The rise of imperial warfare exposed Native American communities to danger, but it also gave them newfound leverage. The Iroquois were radically endangered by imperial conflict: a promised English alliance failed them, and in 1693 a combined force of French soldiers, militiamen, and their Indian allies burned all three Mohawk villages to the ground. Thereafter, the Iroquois devised a strategy for playing French and English interests off against each other. In 1701, they made alliances with both empires, declaring their intention to remain neutral in future conflicts between them. This did not mean that the Iroquois stayed on the sideline: Iroquois warriors often participated in raids during wartime, and Iroquois spokesmen met regularly with representatives of New York and New France to affirm their alliances and receive diplomatic gifts that included guns, powder, lead, clothing, and rum (from the British) or brandy (from the French). Their neutrality, paradoxically, made them more sought after as allies. For example, their alliance with New York, known as the Covenant Chain, soon became a model for relations between the British Empire and other Native American peoples.
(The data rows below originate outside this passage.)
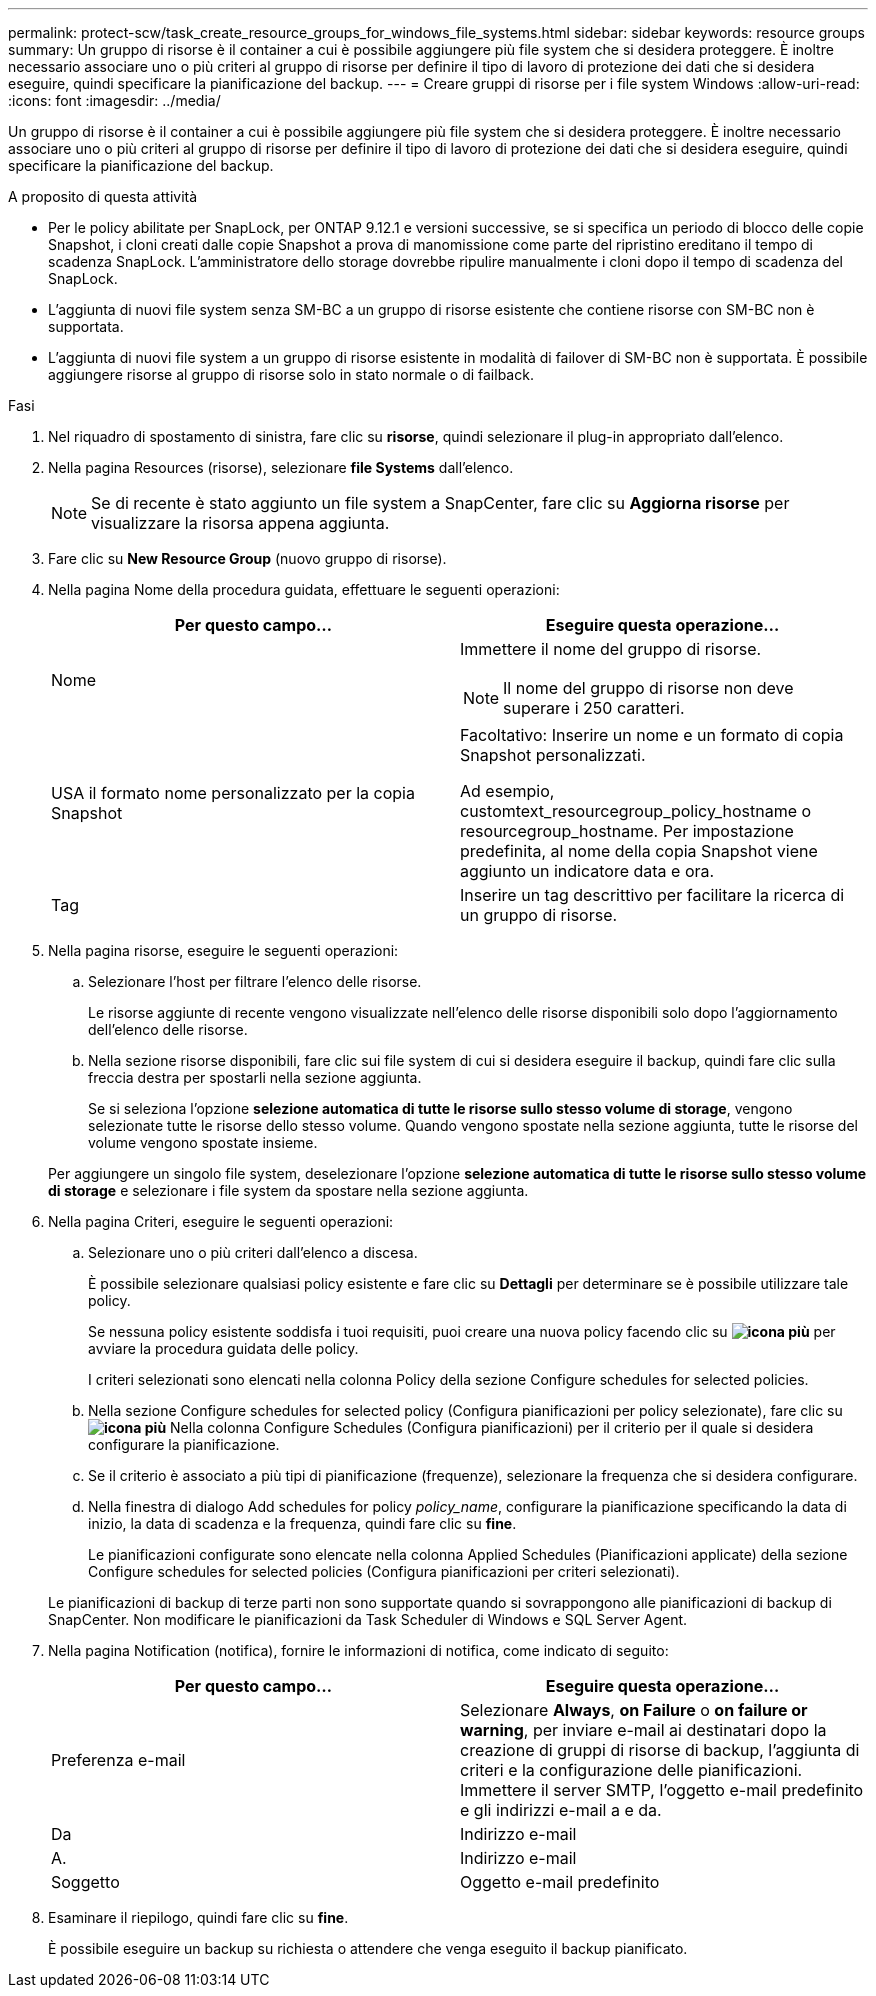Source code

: ---
permalink: protect-scw/task_create_resource_groups_for_windows_file_systems.html 
sidebar: sidebar 
keywords: resource groups 
summary: Un gruppo di risorse è il container a cui è possibile aggiungere più file system che si desidera proteggere. È inoltre necessario associare uno o più criteri al gruppo di risorse per definire il tipo di lavoro di protezione dei dati che si desidera eseguire, quindi specificare la pianificazione del backup. 
---
= Creare gruppi di risorse per i file system Windows
:allow-uri-read: 
:icons: font
:imagesdir: ../media/


[role="lead"]
Un gruppo di risorse è il container a cui è possibile aggiungere più file system che si desidera proteggere. È inoltre necessario associare uno o più criteri al gruppo di risorse per definire il tipo di lavoro di protezione dei dati che si desidera eseguire, quindi specificare la pianificazione del backup.

.A proposito di questa attività
* Per le policy abilitate per SnapLock, per ONTAP 9.12.1 e versioni successive, se si specifica un periodo di blocco delle copie Snapshot, i cloni creati dalle copie Snapshot a prova di manomissione come parte del ripristino ereditano il tempo di scadenza SnapLock. L'amministratore dello storage dovrebbe ripulire manualmente i cloni dopo il tempo di scadenza del SnapLock.
* L'aggiunta di nuovi file system senza SM-BC a un gruppo di risorse esistente che contiene risorse con SM-BC non è supportata.
* L'aggiunta di nuovi file system a un gruppo di risorse esistente in modalità di failover di SM-BC non è supportata. È possibile aggiungere risorse al gruppo di risorse solo in stato normale o di failback.


.Fasi
. Nel riquadro di spostamento di sinistra, fare clic su *risorse*, quindi selezionare il plug-in appropriato dall'elenco.
. Nella pagina Resources (risorse), selezionare *file Systems* dall'elenco.
+

NOTE: Se di recente è stato aggiunto un file system a SnapCenter, fare clic su *Aggiorna risorse* per visualizzare la risorsa appena aggiunta.

. Fare clic su *New Resource Group* (nuovo gruppo di risorse).
. Nella pagina Nome della procedura guidata, effettuare le seguenti operazioni:
+
|===
| Per questo campo... | Eseguire questa operazione... 


 a| 
Nome
 a| 
Immettere il nome del gruppo di risorse.


NOTE: Il nome del gruppo di risorse non deve superare i 250 caratteri.



 a| 
USA il formato nome personalizzato per la copia Snapshot
 a| 
Facoltativo: Inserire un nome e un formato di copia Snapshot personalizzati.

Ad esempio, customtext_resourcegroup_policy_hostname o resourcegroup_hostname. Per impostazione predefinita, al nome della copia Snapshot viene aggiunto un indicatore data e ora.



 a| 
Tag
 a| 
Inserire un tag descrittivo per facilitare la ricerca di un gruppo di risorse.

|===
. Nella pagina risorse, eseguire le seguenti operazioni:
+
.. Selezionare l'host per filtrare l'elenco delle risorse.
+
Le risorse aggiunte di recente vengono visualizzate nell'elenco delle risorse disponibili solo dopo l'aggiornamento dell'elenco delle risorse.

.. Nella sezione risorse disponibili, fare clic sui file system di cui si desidera eseguire il backup, quindi fare clic sulla freccia destra per spostarli nella sezione aggiunta.
+
Se si seleziona l'opzione *selezione automatica di tutte le risorse sullo stesso volume di storage*, vengono selezionate tutte le risorse dello stesso volume. Quando vengono spostate nella sezione aggiunta, tutte le risorse del volume vengono spostate insieme.

+
Per aggiungere un singolo file system, deselezionare l'opzione *selezione automatica di tutte le risorse sullo stesso volume di storage* e selezionare i file system da spostare nella sezione aggiunta.



. Nella pagina Criteri, eseguire le seguenti operazioni:
+
.. Selezionare uno o più criteri dall'elenco a discesa.
+
È possibile selezionare qualsiasi policy esistente e fare clic su *Dettagli* per determinare se è possibile utilizzare tale policy.

+
Se nessuna policy esistente soddisfa i tuoi requisiti, puoi creare una nuova policy facendo clic su *image:../media/add_policy_from_resourcegroup.gif["icona più"]* per avviare la procedura guidata delle policy.

+
I criteri selezionati sono elencati nella colonna Policy della sezione Configure schedules for selected policies.

.. Nella sezione Configure schedules for selected policy (Configura pianificazioni per policy selezionate), fare clic su *image:../media/add_policy_from_resourcegroup.gif["icona più"]* Nella colonna Configure Schedules (Configura pianificazioni) per il criterio per il quale si desidera configurare la pianificazione.
.. Se il criterio è associato a più tipi di pianificazione (frequenze), selezionare la frequenza che si desidera configurare.
.. Nella finestra di dialogo Add schedules for policy _policy_name_, configurare la pianificazione specificando la data di inizio, la data di scadenza e la frequenza, quindi fare clic su *fine*.
+
Le pianificazioni configurate sono elencate nella colonna Applied Schedules (Pianificazioni applicate) della sezione Configure schedules for selected policies (Configura pianificazioni per criteri selezionati).



+
Le pianificazioni di backup di terze parti non sono supportate quando si sovrappongono alle pianificazioni di backup di SnapCenter. Non modificare le pianificazioni da Task Scheduler di Windows e SQL Server Agent.

. Nella pagina Notification (notifica), fornire le informazioni di notifica, come indicato di seguito:
+
|===
| Per questo campo... | Eseguire questa operazione... 


 a| 
Preferenza e-mail
 a| 
Selezionare *Always*, *on Failure* o *on failure or warning*, per inviare e-mail ai destinatari dopo la creazione di gruppi di risorse di backup, l'aggiunta di criteri e la configurazione delle pianificazioni. Immettere il server SMTP, l'oggetto e-mail predefinito e gli indirizzi e-mail a e da.



 a| 
Da
 a| 
Indirizzo e-mail



 a| 
A.
 a| 
Indirizzo e-mail



 a| 
Soggetto
 a| 
Oggetto e-mail predefinito

|===
. Esaminare il riepilogo, quindi fare clic su *fine*.
+
È possibile eseguire un backup su richiesta o attendere che venga eseguito il backup pianificato.


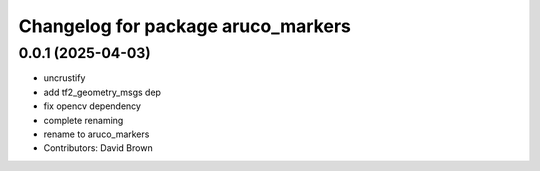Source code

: ^^^^^^^^^^^^^^^^^^^^^^^^^^^^^^^^^^^
Changelog for package aruco_markers
^^^^^^^^^^^^^^^^^^^^^^^^^^^^^^^^^^^

0.0.1 (2025-04-03)
------------------
* uncrustify
* add tf2_geometry_msgs dep
* fix opencv dependency
* complete renaming
* rename to aruco_markers
* Contributors: David Brown

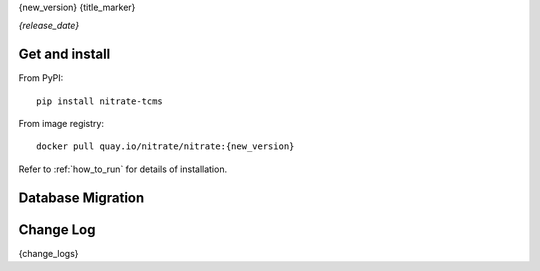 .. _{doc_ref}:

{new_version}
{title_marker}

*{release_date}*

.. todo: add description for this release.

Get and install
---------------

From PyPI::

    pip install nitrate-tcms

From image registry::

    docker pull quay.io/nitrate/nitrate:{new_version}

Refer to :ref:`how_to_run` for details of installation.

Database Migration
------------------

.. todo: is there database migration?

Change Log
----------

{change_logs}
Imperial warfare also reshaped Indian relations in the Southeast. During the War of the Spanish Succession (1702–1713), which pitted Britain against France and Spain, English settlers in the Carolinas armed the Creeks, whose 15,000 members farmed the fertile lands along the present-day border of Georgia and Alabama. A joint English-Creek expedition attacked Spanish Florida, burning the town of St. Augustine but failing to capture the fort. To protect Havana in nearby Cuba, the Spanish reinforced St. Augustine and unsuccessfully attacked Charleston, South Carolina.